## [Extrait]

L’initiative «Pour la protection face à la violence des armes» promet, dans son intitulé déjà, ce qu’elle ne pourra jamais tenir. Plus que cela: les initiateurs cachent leurs véritables buts derrière des visions apparemment sublimes. Or, la violence, qu’elle vise les autres ou soi-même, est toujours exercé par les hommes eux-mêmes, jamais par les instruments seuls, même s’il s’agit d’armes. Les initiateurs préconisent l’existence d’une relation de cause à effet entre la disponibilité des armes à feu et les suicides ceci pour aboutir – par le biais de leur argument-massue que «si cette mesure sauve une seule vie elle se légitimera» – à la conclusion que nous n’avons qu’à défendre les armes à feu pour vivre dans un monde libre de tout suicide ou de toute action violente. Dans cette perspective, ils citent maintes enquêtes susceptibles de fonder leur point de vue. Une lecture attentive de celles-ci démontre, par contre, exactement le contraire: il n’y a pas de corrélation entre la possession d’armes à feu et le taux des suicides (Martin Kilias).
Si l’on compare les chiffres cantonaux disponibles quant à la relation prétendue entre la possession d’armes à feu et le taux de suicides, il saute aux yeux que les cantons à haute densité d’armes montrent, dans leur majorité, un taux réduit de suicides (Ajadacic/Kilias)

Le droit en matière d’armes est déjà suffisamment rigide

Les défenseurs de l’initiative prétendent que l’initiative résoudra le problème de la violence domestique. Voilà des inepties grossières puisque la violence domestique dépend de l’état du couple et non pas de la disponibilité des armes à feu.
Même le Conseil fédéral affirme que, par cette initiative, la sécurité n’augmentera pas, le potentiel menaçant ne diminuera pas et les suicides ne seront pas empêchés. Pourquoi donc les initiateurs affirment-ils délibérément le contraire? Parce que, en réalité, leurs véritables buts sont tout autres: ils œuvrent en vue du désarmement du citoyen et de l’abolition de l’armée.
Seuls ceux qui ont peur du citoyen veulent lui défendre la possession d’une arme à feu, seuls ceux qui se méfient de leur propre armée veulent défendre aux soldat d’avoir son arme chez lui – et ceci précisément à l’adresse des Suisses qui portent la responsabilité de la protection et de la sécurité du pays et de ses habitants. Voilà, pour moi, un affront sans précédent! La Suisse connaît, aujourd’hui déjà, une législation très rigide quant aux armes.
C’est sur cette base légale que, le cas échéant, le solliciteur de la possession et, dans des cas exceptionnels, du port d’une arme à feu, doit se soumettre à un examen où les préalables, selon des critères très détaillés, sont soigneusement analysés. Les mêmes critères s’appliquent lors du dépôt des armes d’ordonnance aux soldats, combinés avec un examen psychologique au cours du recrutement. Appliquer les lois existantes – voilà la meilleure protection contre l’abus des armes à feu.

## [Fiches présentées]
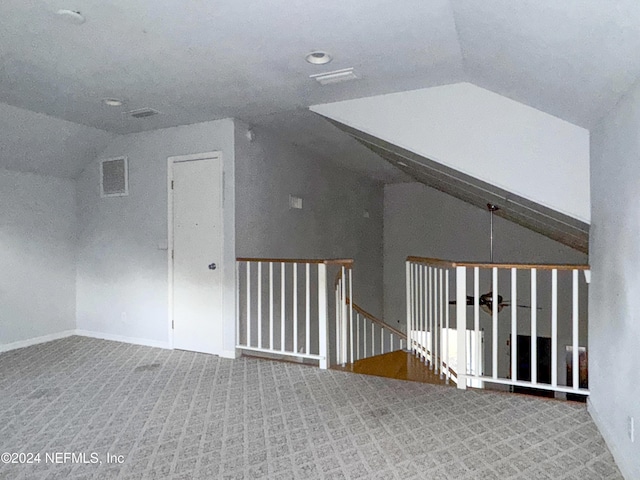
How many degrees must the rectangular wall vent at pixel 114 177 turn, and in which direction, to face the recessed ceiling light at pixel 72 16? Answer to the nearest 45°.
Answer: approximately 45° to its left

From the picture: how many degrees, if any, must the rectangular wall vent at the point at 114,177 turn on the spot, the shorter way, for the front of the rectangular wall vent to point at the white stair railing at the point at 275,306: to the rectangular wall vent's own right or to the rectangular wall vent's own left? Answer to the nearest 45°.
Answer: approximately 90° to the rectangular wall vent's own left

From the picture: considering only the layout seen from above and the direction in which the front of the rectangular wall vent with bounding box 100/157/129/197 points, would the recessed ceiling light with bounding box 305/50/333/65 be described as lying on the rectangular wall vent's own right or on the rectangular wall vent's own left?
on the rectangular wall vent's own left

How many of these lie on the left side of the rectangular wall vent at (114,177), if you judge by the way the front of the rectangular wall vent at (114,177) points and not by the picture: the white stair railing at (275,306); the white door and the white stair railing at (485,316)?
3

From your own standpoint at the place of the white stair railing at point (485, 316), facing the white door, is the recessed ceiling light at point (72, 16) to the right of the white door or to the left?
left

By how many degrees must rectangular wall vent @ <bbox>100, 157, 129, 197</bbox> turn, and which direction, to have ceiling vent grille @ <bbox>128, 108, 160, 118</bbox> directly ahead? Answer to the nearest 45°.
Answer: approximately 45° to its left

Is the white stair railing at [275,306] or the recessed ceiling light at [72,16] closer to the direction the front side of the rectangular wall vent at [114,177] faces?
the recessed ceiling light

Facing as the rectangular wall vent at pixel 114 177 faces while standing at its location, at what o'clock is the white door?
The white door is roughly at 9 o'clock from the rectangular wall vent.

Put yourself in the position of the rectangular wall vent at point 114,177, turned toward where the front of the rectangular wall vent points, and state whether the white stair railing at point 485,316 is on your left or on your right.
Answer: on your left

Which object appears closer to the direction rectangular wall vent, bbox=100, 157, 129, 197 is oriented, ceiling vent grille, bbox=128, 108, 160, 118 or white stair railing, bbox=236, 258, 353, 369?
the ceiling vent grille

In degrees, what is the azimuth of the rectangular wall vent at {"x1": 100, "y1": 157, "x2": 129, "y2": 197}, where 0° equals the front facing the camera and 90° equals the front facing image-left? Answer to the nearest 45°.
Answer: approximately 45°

* * *

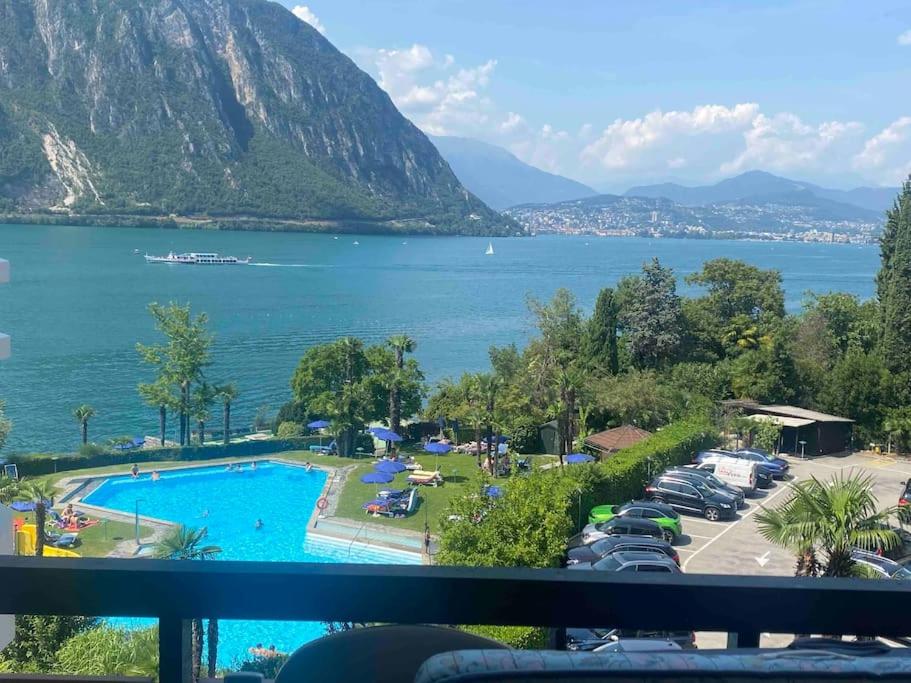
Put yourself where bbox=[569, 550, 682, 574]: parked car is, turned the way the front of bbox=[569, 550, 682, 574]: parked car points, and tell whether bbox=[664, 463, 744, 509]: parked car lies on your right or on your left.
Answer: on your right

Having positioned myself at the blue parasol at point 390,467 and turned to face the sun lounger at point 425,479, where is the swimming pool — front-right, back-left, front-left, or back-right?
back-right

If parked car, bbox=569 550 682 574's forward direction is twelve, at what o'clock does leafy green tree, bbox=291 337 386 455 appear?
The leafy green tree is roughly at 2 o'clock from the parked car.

## [Liste des tâches]
(a) Extrayez de l’extrait sur l’initiative contre la violence des armes tout ce qui va de «Même le Conseil» jusqu’à «quant aux armes.», sans rien y changer.
(b) Dans les fiches, recopiez mot pour mot tout ce qui va de la ligne contenant «Which object appears» jusqu’à la ligne contenant «the ceiling vent grille», ces deux lignes comprises.

## [Vos réponses écrites]
(a)
Même le Conseil fédéral affirme que, par cette initiative, la sécurité n’augmentera pas, le potentiel menaçant ne diminuera pas et les suicides ne seront pas empêchés. Pourquoi donc les initiateurs affirment-ils délibérément le contraire? Parce que, en réalité, leurs véritables buts sont tout autres: ils œuvrent en vue du désarmement du citoyen et de l’abolition de l’armée.
Seuls ceux qui ont peur du citoyen veulent lui défendre la possession d’une arme à feu, seuls ceux qui se méfient de leur propre armée veulent défendre aux soldat d’avoir son arme chez lui – et ceci précisément à l’adresse des Suisses qui portent la responsabilité de la protection et de la sécurité du pays et de ses habitants. Voilà, pour moi, un affront sans précédent! La Suisse connaît, aujourd’hui déjà, une législation très rigide quant aux armes.

(b)
Which object appears closer to the direction rectangular wall vent, bbox=100, 157, 129, 197 is oriented, ceiling vent grille, bbox=128, 108, 160, 118 or white stair railing, bbox=236, 258, 353, 369?
the ceiling vent grille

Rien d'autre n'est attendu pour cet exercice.